Do alto da torre o faroleiro contempla o horizonte até onde os seus olhos alcançam.

Aos seus pés, memórias dos antepassados, lembranças de suas batalhas, conquistas e até pequenas derrotas. Ele reconhece as pegadas daqueles que ali estiveram. Sabe dos seus limites territoriais e dos valores de suas cercanias, e também as suas origens. Seu ponto de vista, mais alto que é, vislumbra os viajores logo nos primeiros relances visuais que se fazem chegar.

O farol, que é ponto de vista para o futuro, sabe de seu principal propósito, que é o de ser ponto de atração para viajantes de todas as partes do mundo. O farol, é percebido no horizonte e, com a sua luz, evoca os sonhos daqueles que se aproximam. Os viajantes, curiosos, sedentos de experiências, do bom vinho, bons frutos e alimentos de todos os cultivos, principalmente para a alma, criam expectativas de boa receptividade, do contador de histórias e do local de rápido e revigorante descanso. Sabem que dali levarão presentes, amores, sabores, conexão com aquela terra frutífera, entregues pelos bons momentos vividos.

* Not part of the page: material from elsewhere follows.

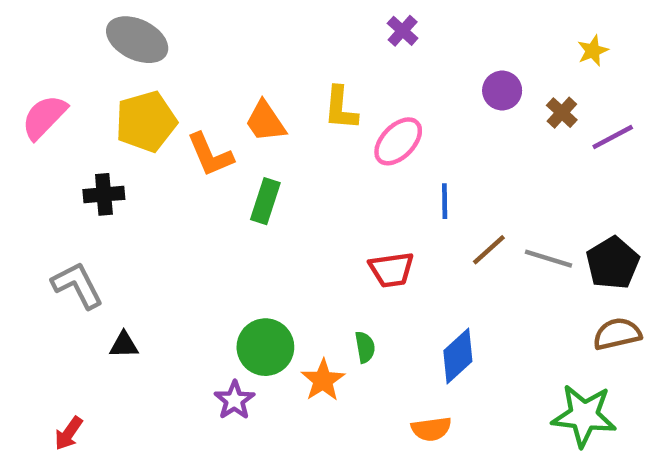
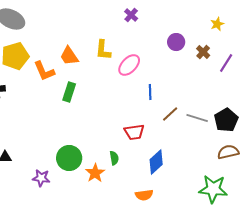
purple line: (613, 137) -> (226, 63), turned -30
red trapezoid: (392, 270) -> (134, 132), moved
purple star: (234, 400) -> (41, 178), moved, turned -30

A terra, onde a elevação foi construída, serve de palco para muitas vidas, aqui, no agora e no futuro, assim como serviu no passado. O farol é um legado que comunica naturalmente os sonhos, a prosperidade, a segurança, os amigos e os prazeres.

Acenda o seu farol! O farol comunica e atrai, criando expectativas mil. Ao erguer uma torre, devemos ter a consciência de que ela não servirá apenas como “belvedere”. Ao longe, serão capturadas percepções que chegarão no seu território.

Neste momento, o desenho deve estar pronto, os ritos ensaiados, as marcas estabilizadas com todos os seus aspectos, para que a sua identidade seja elevada na memória como símbolos da prosperidade, qualidade e legado de uma família.